City Hall, Waterford
Dracula's House-and-Court Music - Kurt Schwertsik
Violin Concerto No 5 - Mozart
Serenade Op 10 - Einem
Symphony No 59 - Haydn
The Austrian violinist Ernst Kovacic is one of those virtuosos who rewards audiences by advocating music that is well off the beaten track. And for his first appearance in Ireland on Wednesday as a conductor, with the Irish Chamber Orchestra in the City Hall, Waterford, he was completely true to form. The programme offered pairs of Austrian works, from the 18th century by Mozart (Kovacic himself the soloist in the Violin Concerto in A) and Haydn (Symphony No 59, nicknamed the Fire), and from the 20th by Gottfried von Einem (the 1949 Serenade for double string orchestra) and Kurt Schwertsik (his 1969 "Transylvanian Symphony for Strings", Dracula's House-and- Court Music).
Kovacic's approach to the great classical masters was robust and purposeful, the tone very full, the detailing always revealing the touch of an acute musical intelligence.
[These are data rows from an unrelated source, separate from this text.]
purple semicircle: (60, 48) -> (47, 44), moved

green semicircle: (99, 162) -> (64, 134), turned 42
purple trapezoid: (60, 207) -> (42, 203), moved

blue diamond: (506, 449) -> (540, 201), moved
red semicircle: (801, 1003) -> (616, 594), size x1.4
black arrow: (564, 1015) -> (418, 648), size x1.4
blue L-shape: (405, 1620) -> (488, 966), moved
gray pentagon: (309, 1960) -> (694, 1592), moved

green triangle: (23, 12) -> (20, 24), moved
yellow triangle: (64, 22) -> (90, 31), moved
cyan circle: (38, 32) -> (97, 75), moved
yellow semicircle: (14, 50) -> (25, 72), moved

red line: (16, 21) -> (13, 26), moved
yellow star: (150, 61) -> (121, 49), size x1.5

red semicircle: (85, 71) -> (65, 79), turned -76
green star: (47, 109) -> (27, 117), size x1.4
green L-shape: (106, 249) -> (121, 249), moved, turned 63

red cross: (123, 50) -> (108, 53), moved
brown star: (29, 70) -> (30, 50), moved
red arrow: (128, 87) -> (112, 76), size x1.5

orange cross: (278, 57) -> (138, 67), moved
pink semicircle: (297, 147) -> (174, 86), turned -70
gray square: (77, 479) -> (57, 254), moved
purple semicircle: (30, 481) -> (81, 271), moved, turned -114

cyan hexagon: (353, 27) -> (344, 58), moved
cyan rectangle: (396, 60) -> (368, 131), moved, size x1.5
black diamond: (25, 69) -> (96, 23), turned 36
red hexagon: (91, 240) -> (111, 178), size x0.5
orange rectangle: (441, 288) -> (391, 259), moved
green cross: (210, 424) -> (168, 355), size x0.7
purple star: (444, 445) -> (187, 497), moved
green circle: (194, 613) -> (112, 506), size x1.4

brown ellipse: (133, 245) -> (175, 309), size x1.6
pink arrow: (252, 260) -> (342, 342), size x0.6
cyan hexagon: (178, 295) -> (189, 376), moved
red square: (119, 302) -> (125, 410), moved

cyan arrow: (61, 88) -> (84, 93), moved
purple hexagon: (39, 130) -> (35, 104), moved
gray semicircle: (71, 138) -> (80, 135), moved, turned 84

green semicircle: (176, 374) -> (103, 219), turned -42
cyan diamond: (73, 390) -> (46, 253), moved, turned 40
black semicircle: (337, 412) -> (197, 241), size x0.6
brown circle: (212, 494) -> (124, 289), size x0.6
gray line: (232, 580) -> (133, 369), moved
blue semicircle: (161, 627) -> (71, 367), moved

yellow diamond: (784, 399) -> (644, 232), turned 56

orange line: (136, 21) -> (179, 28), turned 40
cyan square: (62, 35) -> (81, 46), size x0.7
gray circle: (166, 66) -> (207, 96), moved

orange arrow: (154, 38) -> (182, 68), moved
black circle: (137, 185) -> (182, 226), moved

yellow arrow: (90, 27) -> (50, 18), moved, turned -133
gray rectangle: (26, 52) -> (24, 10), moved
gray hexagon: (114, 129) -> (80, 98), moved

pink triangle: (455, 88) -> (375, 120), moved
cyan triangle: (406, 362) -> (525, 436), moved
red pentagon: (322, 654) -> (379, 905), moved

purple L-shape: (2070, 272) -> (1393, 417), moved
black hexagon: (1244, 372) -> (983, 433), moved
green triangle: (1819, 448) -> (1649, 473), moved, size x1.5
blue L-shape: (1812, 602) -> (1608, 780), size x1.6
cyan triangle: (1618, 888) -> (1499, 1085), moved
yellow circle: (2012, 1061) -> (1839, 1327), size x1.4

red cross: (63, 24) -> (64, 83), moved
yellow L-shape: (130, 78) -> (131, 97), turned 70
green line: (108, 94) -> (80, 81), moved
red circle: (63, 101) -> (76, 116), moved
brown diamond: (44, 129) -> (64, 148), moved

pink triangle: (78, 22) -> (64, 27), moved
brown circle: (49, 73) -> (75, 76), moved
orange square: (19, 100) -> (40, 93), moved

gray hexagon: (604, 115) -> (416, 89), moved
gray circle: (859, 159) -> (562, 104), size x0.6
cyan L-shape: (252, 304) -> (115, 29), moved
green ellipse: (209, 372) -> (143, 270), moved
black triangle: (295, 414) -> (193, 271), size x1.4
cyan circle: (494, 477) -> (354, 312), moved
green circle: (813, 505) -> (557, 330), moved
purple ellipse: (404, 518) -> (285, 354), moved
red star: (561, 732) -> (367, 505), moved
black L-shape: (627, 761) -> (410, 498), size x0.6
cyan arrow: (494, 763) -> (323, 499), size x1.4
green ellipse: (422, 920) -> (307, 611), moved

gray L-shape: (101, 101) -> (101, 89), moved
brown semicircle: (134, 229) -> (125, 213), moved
Schwertsik, a man who moved in the 1960s from a flirtation with the avant-garde to an engagement with a broad spectrum of more popular idioms, came up with the title and movement descriptions for his Dracula piece only after the music had been written. It's a playful, decorative work, music of disguises on a multitude of levels, from the very title down to conceits like the fanfare figures in cello harmonics of the opening movement.
Gottfried von Einem was a major presence in Austria's musical life until his death at the age of 78, in 1996. He's another figure who abjured the radical exploration of dissonance in the 20th-century in favour of a more pared-down tonal palette. The Serenade seems typical of his work in that it is rhythmically sharp but harmonically static, with a fondness for ostinato figures and passages built up over long pedal points.
Kovacic handled both pieces with evident affection, offering a welcome insight into the achievement of two composers whose work is extremely rare in Irish concert schedules.